Financial difficulties come in many forms for many people. They could be the result of a long-term illness, an unexpected car repair, low wages, unemployment or other issues.
OPPD is working to reach and help customers struggling with these issues through the Income-Qualified Energy Efficiency Program Pilot. It’s open to households with an income of up to double the federal poverty level.
“The pilot is designed to increase energy efficiency education and home upgrades for our low-income customers,” said OPPD Product Specialist Britton Gabel. “We’re hoping to increase customer access to available energy-reducing products and services through partnerships with non-profit agencies throughout our service territory.”
Right now, OPPD has 11 such partnerships, but that number will expand as the pilot progresses. Customers who already qualify for programs at these non-profit agencies will qualify for the new pilot without having to complete a separate application process.
“The organizations we’re working with are varied. From those serving urban and rural communities,” he said. “Some are working with elderly or disabled customers. Others serve low-income families.”
“Our goal is to help these customers save energy, which will result in lower utility costs, easing their financial burden.”
Gabel said OPPD hopes this pilot will reach customers it has not previously reached.
“What they’re going through is tough enough,” he said. “We want to make the application process easier for them by reaching people where they are, through programs already serving them in some way.”
Customers taking part in the pilot would receive an energy efficiency kit from OPPD, as well as a home energy audit. If the audit shows a need for improvements, OPPD will provide up to $1,000 in upgrades.
“It could be something like window or attic insulation, seals for the doors and windows, a blanket wrap for their water heater, or maybe joint foundation isulation. We would upgrade their lighting to LED. Those types of things,” Gabel said.
“But we would also look at health and safety.

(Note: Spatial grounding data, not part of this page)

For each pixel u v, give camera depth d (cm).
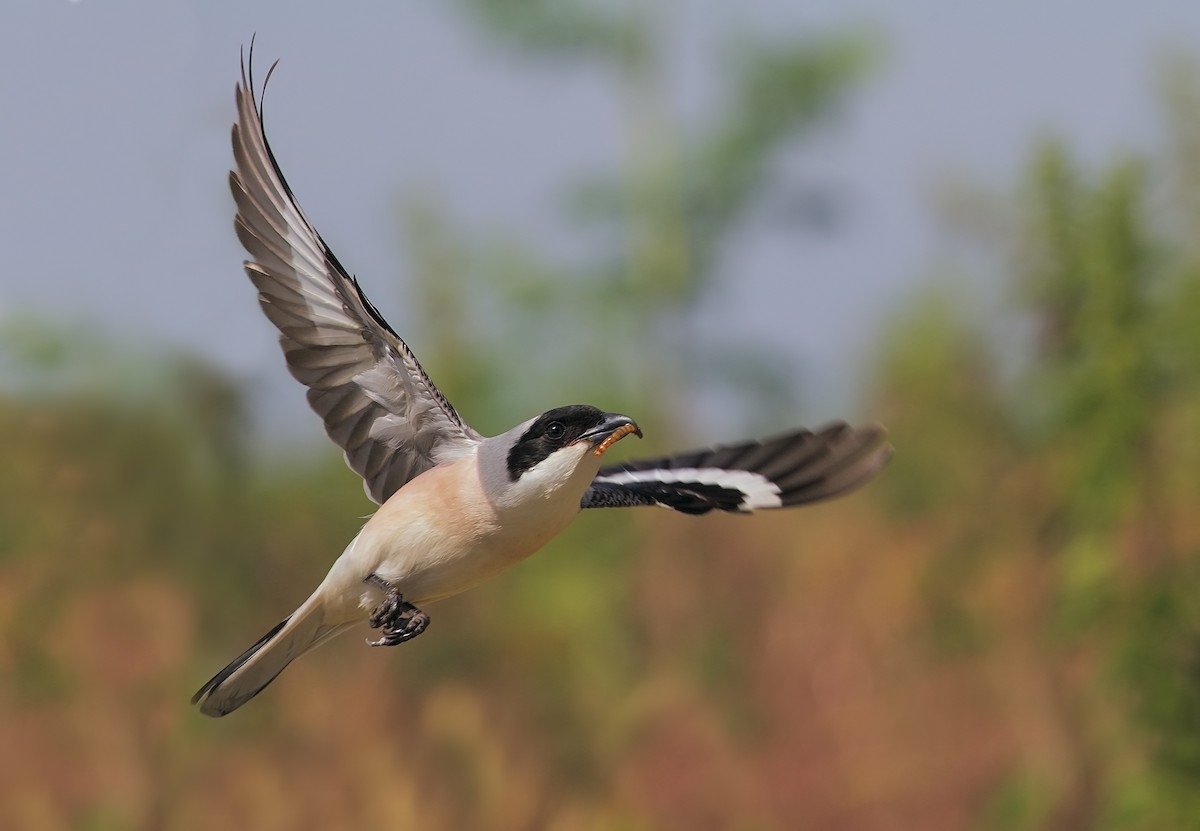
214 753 1381
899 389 1485
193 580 1460
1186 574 1161
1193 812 1127
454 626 1524
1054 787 1289
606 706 1480
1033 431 1352
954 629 1379
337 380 768
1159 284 1175
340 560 745
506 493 729
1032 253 1209
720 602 1584
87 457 1455
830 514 1570
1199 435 1161
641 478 849
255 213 734
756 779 1416
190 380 1463
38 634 1384
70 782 1349
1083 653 1287
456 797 1373
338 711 1405
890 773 1380
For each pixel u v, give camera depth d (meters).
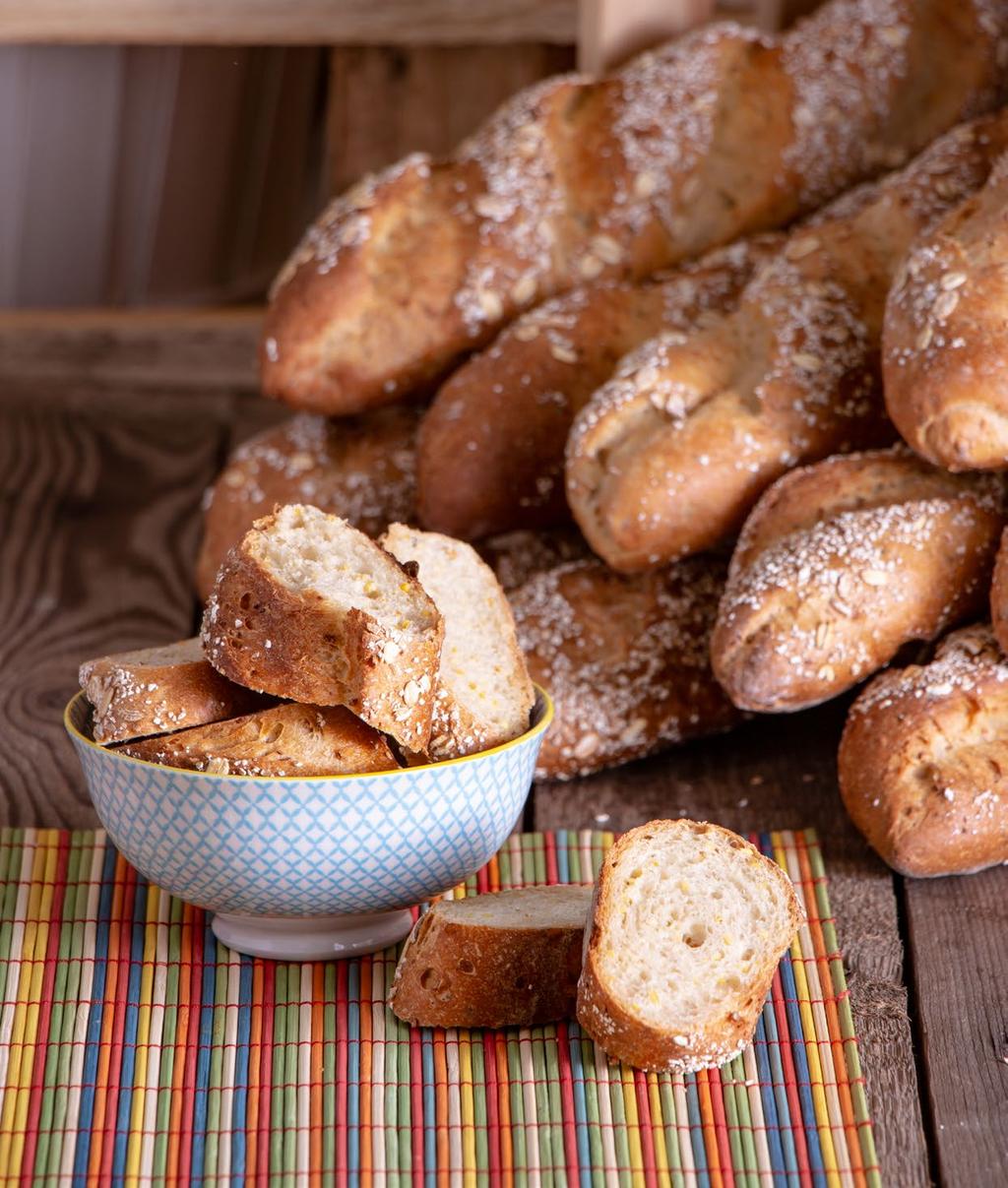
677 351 0.91
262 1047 0.69
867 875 0.80
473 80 1.37
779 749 0.91
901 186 0.95
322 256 0.99
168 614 1.04
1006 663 0.82
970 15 1.04
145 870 0.71
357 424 1.04
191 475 1.27
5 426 1.35
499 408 0.95
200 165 1.44
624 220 1.01
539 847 0.81
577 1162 0.65
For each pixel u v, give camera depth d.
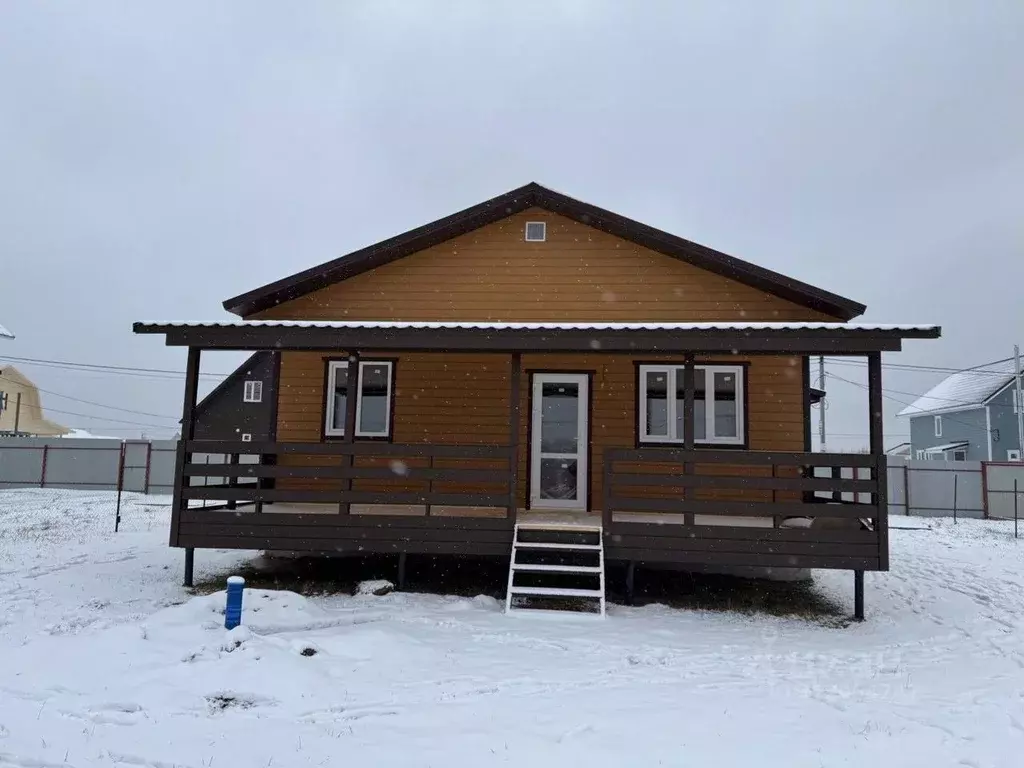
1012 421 35.41
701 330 8.74
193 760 4.38
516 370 9.34
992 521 21.12
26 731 4.72
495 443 11.55
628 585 9.11
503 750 4.60
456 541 9.23
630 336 8.92
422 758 4.46
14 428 52.53
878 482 8.78
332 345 9.34
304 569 10.75
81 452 26.72
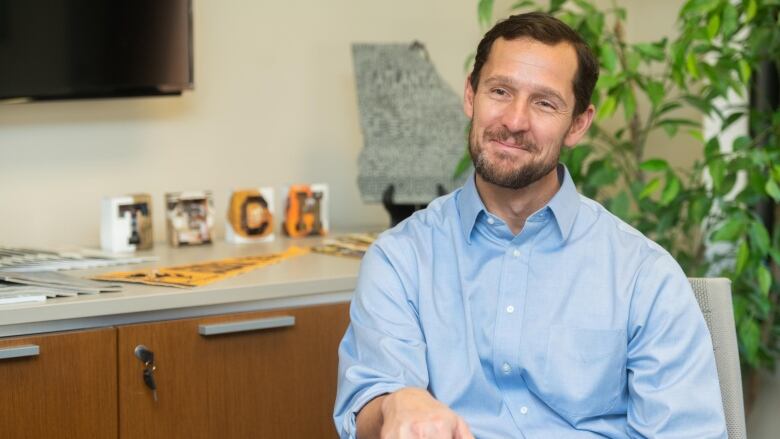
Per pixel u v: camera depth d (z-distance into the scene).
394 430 1.23
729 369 1.57
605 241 1.56
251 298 1.99
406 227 1.62
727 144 2.88
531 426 1.51
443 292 1.55
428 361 1.53
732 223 2.37
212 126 2.70
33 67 2.35
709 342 1.49
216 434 1.98
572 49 1.50
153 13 2.47
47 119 2.48
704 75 2.44
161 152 2.63
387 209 2.69
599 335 1.50
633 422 1.48
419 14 3.00
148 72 2.48
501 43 1.50
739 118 2.59
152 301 1.87
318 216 2.67
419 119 2.69
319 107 2.86
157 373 1.90
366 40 2.92
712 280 1.59
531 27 1.50
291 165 2.83
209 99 2.69
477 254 1.56
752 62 2.46
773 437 2.82
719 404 1.46
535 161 1.49
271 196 2.59
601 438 1.50
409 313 1.54
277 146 2.80
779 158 2.36
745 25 2.44
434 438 1.21
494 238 1.56
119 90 2.45
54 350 1.78
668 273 1.51
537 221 1.55
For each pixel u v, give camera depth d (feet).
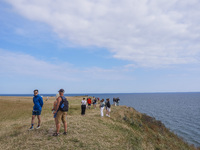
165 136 63.57
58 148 21.42
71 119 40.24
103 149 23.99
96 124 38.09
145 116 93.66
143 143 37.55
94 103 77.77
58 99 24.29
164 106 260.01
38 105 28.40
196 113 177.58
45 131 27.35
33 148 20.80
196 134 90.94
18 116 52.16
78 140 24.90
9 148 20.71
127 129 43.83
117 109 78.84
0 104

For instance, installing a carbon monoxide detector if needed.”
OPPD will also look for other health and safety issues that may not be energy-related, such as foundation cracks or roof leaks, he said.
“We can refer these customers out to other agencies, which may have grant funding available to step in and help. We hope the pilot raises awareness of the resources that exist in our communities and connects those who need help with those in a position to give it.”